Introduction

Every application is unique and requires a certain consistency guarantee from RocksDB. Every committed record in RocksDB is persisted. The uncommitted records are recorded in write-ahead-log (WAL). When RocksDB is shutdown cleanly, all uncommitted data is committed before shutdown and hence consistency is always guaranteed. When RocksDB is killed or the machine is restarted, on restart RocksDB need to restore itself to a consistent state.

One of the important recovery operation is to replay uncommitted records in WAL. The different WAL recovery modes define the behavior of WAL replay.

WAL Recovery Modes

kTolerateCorruptedTailRecords

In this mode, the WAL replay ignores any error discovered at the tail of the log. The rational is that, on unclean shutdown there can be incomplete writes at the tail of the log. This is a heuristic mode, the system cannot differentiate between corruption at the tail of the log and incomplete write. Any other IO error, will be considered as data corruption.

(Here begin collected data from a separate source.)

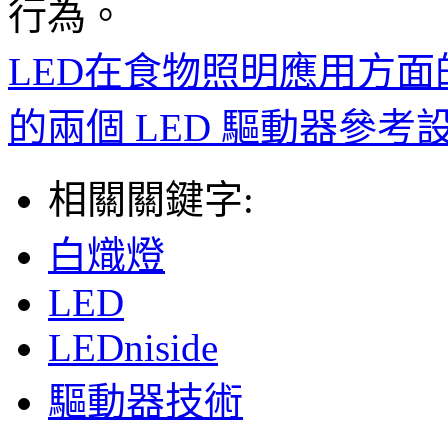
行為。
LED在食物照明應用方面
的兩個 LED 驅動器參考
相關關鍵字:
白熾燈
LED
LEDniside
驅動器技術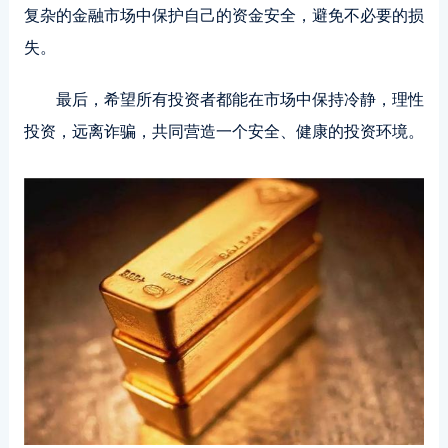
复杂的金融市场中保护自己的资金安全，避免不必要的损
失。
最后，希望所有投资者都能在市场中保持冷静，理性
投资，远离诈骗，共同营造一个安全、健康的投资环境。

This mode is acceptable for most application since this provides a reasonable tradeoff between starting RocksDB after an unclean shutdown and consistency.

kAbsoluteConsistency

In this mode, any IO error during WAL replay is considered as data corruption. This mode is ideal for application that cannot afford to loose even a single record and/or have other means of recovering uncommitted data.

kPointInTimeConsistency

In this mode, the WAL replay is stopped after encountering an IO error. The system is recovered to a point-in-time where it is consistent. This is ideal for systems with replicas. Data from another replica can be used to replay past the "point-in-time" where the system is recovered to.

kSkipAnyCorruptedRecord

In this mode, any IO error while reading the log is ignored. The system tries to recover as much data as possible. This is ideal for disaster recovery.